After a few beers and one of the best tomato soup and grilled cheese sandwiches I have ever had, I met back up with the girls and I hobbled my way over to the Red Lion where we had some much better queso and an apre ski beer.   This was an ugly hobble - tears in my eyes and a sharp piercing pain with each step from Bar 1 to Bar 2.  This was not a good sign. 


It wasn't until after we got back to the car and I took my boot off that I realized I had done much more damage than even I thought.  The swelling was instant and of epic proportions and the future of the trip for this skier was going to involve the lodge instead of the lifts.  After icing, elevating, and refusing to get the monster of an ankle looked at, by Day 6 (back at home) I finally stuck my ankle under an X-Ray machine, relieved that nothing was broken, just badly sprained. 

While the injury was a damper on the day, I had to keep reminding myself it was a short day of skiing but damn it was a good one.  Some of the best runs on a gigantic mountain in perfect conditions with a great crew.  I hobbled around the European style village after, a little smitten with the charm of Vail and a little drunk on the beer I had been drinking instead of skiing.

 I was a little disappointed no one was offering me free champagne or warm cookies and quickly realized Beaver Creek had set the standards impossibly high for being reaaaaal extra on the mountain.  I then snapped back to reality, reminded myself that a day at these resorts costs $207 and that the warm cookie was a small prize for anyone spending over $200 for a day of skiing.
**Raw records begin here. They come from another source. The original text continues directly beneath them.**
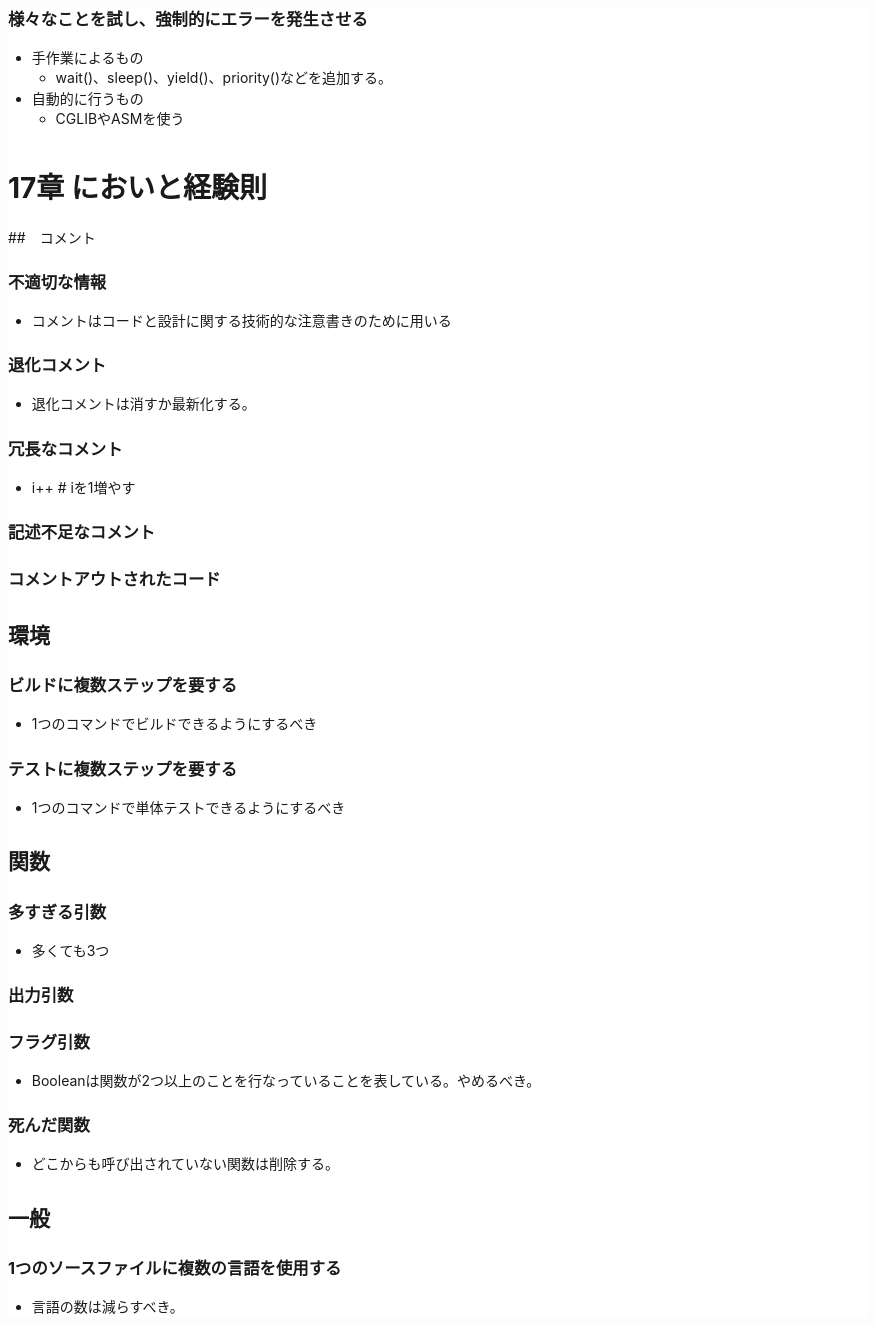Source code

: ### 様々なことを試し、強制的にエラーを発生させる
- 手作業によるもの
  - wait()、sleep()、yield()、priority()などを追加する。
- 自動的に行うもの
  - CGLIBやASMを使う


# 17章 においと経験則

##　コメント
### 不適切な情報
- コメントはコードと設計に関する技術的な注意書きのために用いる

### 退化コメント
- 退化コメントは消すか最新化する。

### 冗長なコメント
- i++  # iを1増やす

### 記述不足なコメント
### コメントアウトされたコード

## 環境
### ビルドに複数ステップを要する
- 1つのコマンドでビルドできるようにするべき

### テストに複数ステップを要する
- 1つのコマンドで単体テストできるようにするべき

## 関数
### 多すぎる引数
- 多くても3つ

### 出力引数
### フラグ引数
- Booleanは関数が2つ以上のことを行なっていることを表している。やめるべき。

### 死んだ関数
- どこからも呼び出されていない関数は削除する。

## 一般
### 1つのソースファイルに複数の言語を使用する
- 言語の数は減らすべき。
Reality check. 

It wasn't the epic ski trip I envisioned, but it was two (ish) days of powder skiing at world-class resorts, high ticket prices and warm cookies included.  We loved the expanse of vail and the steeps and trees of Beaver Creek.  Vail won high marks for its European style village and we loved the apre ski vibe at the Red Lion.  Beaver Creek was the perfect way to start our Colorado girls trip and Vail taught us that it was a mountain you certainly need a few days to explore.  

My Colorado ski tour was short but oh was it sweet.